Session
Profiler les bots comme un ailier analyse une mêlée
01/10/2026 : 16h45 - 17h30 | Auditorium | Guenaelle De Julis
Votre détection, c’est une boîte noire.
Cette frustration revient sans cesse dans l’industrie de la sécurité, que ce soit des équipes SOC face à leurs alertes EDR/XDR ou des responsables devant leur dashboard de protection.
Les outils de détection bloquent les menaces, mais expliquent rarement ce qui est bloqué, à quel point l’adversaire est sophistiqué, ou quel effort est nécessaire pour rester protégé.
MITRE ATT&CK est souvent présenté comme la réponse, le langage universel de la threat intelligence.
En pratique, ses 200+ techniques, 680+ sous-techniques et sa taxonomie à trois niveaux tactique/technique/procédure forment une matrice si dense qu’elle est devenue un framework que les éditeurs de sécurité citent mais que peu de clients utilisent réellement pour prendre leurs décisions.
Mapper une alerte sur une technique MITRE ne dit pas à un responsable fraude s’il doit durcir sa protection, ni à un CISO comment prioriser son budget.
Le framework a été conçu pour des kill chains d’intrusion, par et pour des chercheurs en sécurité, pas pour la fraude en ligne, où les adversaires partagent les mêmes réseaux de proxys, les mêmes kits d’automatisation, et pivotent plus vite que n’importe quel suivi basé sur des IOCs.
Dans ce talk, nous présentons comment nous avons transformé notre moteur de détection boîte noire en source de threat intelligence actionnable, en développant un framework de threat markers, une taxonomie compacte et lisible qui caractérise les adversaires par les techniques qu’ils utilisent plutôt que par les règles individuelles qu’ils déclenchent.
Avec moins de 40 marqueurs couvrant les dimensions réseau, client-side fingerprinting, server-side fingerpritning et comportementale, les threat markers fournissent un langage que les équipes sécurité peuvent réellement utiliser pour prendre des décisions : ai-je affaire à un adversaire sophistiqué ou à un script basique ?
Le même acteur pivote-t-il et revient-il ?
Mes concurrents sont-ils ciblés par les mêmes menaces ?
Avec quelle agressivité dois-je régler ma protection ?
Cette session se concentre sur la couche d’intelligence construite par-dessus le moteur de détection pour expliquer ce qu’elle permet:
- Des règles aux profils : Pourquoi les règles de détection individuelles ne suffisent pas pour comprendre les menaces
- Rendre la sophistication mesurable : Comment les profils de threat markers permettent de scorer les attaques selon des axes concrets: furtivité, distribution, échelle, évasion et adaptabilité, donnant aux clients une base tangible pour calibrer leur posture défensive plutôt que de se fier à leur intuition.
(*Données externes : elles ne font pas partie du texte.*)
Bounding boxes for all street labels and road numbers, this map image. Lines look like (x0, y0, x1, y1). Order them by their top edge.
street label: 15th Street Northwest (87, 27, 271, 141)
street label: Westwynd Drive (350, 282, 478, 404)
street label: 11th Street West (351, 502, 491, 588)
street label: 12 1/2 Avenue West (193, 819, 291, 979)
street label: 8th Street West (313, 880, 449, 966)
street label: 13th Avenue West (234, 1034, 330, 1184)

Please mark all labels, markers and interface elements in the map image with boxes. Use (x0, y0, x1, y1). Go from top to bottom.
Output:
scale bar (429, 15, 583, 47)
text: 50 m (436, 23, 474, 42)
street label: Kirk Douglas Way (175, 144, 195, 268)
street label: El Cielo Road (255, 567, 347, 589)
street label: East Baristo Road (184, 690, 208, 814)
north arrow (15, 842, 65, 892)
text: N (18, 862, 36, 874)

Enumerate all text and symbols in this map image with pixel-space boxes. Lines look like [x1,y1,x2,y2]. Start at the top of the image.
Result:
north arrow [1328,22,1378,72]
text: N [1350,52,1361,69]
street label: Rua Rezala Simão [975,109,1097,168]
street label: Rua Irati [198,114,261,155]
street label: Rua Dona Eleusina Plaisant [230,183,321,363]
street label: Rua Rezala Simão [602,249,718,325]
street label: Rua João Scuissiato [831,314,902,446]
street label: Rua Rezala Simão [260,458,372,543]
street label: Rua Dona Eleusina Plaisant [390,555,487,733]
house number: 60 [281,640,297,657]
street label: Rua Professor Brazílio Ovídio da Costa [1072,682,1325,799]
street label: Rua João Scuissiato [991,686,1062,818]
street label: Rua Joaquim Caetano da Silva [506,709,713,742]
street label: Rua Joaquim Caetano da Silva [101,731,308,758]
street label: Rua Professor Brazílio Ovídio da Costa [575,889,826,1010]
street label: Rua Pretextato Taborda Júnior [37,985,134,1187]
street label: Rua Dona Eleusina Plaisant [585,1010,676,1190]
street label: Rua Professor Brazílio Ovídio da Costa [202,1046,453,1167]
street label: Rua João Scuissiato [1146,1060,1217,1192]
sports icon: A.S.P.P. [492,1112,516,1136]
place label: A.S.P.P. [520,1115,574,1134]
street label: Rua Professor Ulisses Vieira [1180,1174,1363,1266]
- Le profiling en action : nous prendront le cas d’une attaque DDoS de 2 milliards de requêtes pour illustrer la valeur mesurable du profiling, aussi bien aux profils techniques qu’aux décideurs.
- Cross-clients : Comment la comparaison des profils de threat markers entre clients et industries révèle si une attaque est ciblée ou fait partie d’une campagne plus large, et aide à répondre à l’éternelle question : « Suis-je particulièrement ciblé, ou tout le monde subit la même chose ? »
- Un outil pour être proactif en interne : Les adversaires les plus habiles parviennent parfois à bypasser la protection, ce sont les faux négatifs. Avec plus de 700 signaux disponibles, identifier où concentrer l’effort de détection est un défi en soi. Les threat markers servent de digest pour comprendre quel arsenal est utilisé pour nous contourner, et orienter le travail de l’équipe là où il aura le plus d’impact.
- Scaler sans perdre en lisibilité : Comment le labeling automatisé maintient le framework à jour sur des centaines de milliers de règles de détection, y compris celles générées par des modèles de ML, pour que la couche d’intelligence ne soit jamais en retard sur la couche de détection.
- Ce que les threat markers ne sont pas : Comme tout framework, il y a des limites. Les threat markers caractérisent des techniques observables dans le trafic HTTP et les signaux client-side, ils n’identifient pas un individu, ne remplacent pas une investigation forensique complète. Nous aborderons les angles morts, et les compléments nécessaires pour une vision complète.
L’objectif de ce talk est pratique : les participants verront comment une taxonomie de menaces légère et spécifique à un domaine peut transformer un système de détection d’un verdict binaire en un outil qui raconte une histoire.
Une histoire que les équipes sécurité et les clients peuvent utiliser pour prioriser, communiquer vers le haut, et prendre des décisions éclairées sur la protection dont elles ont besoin.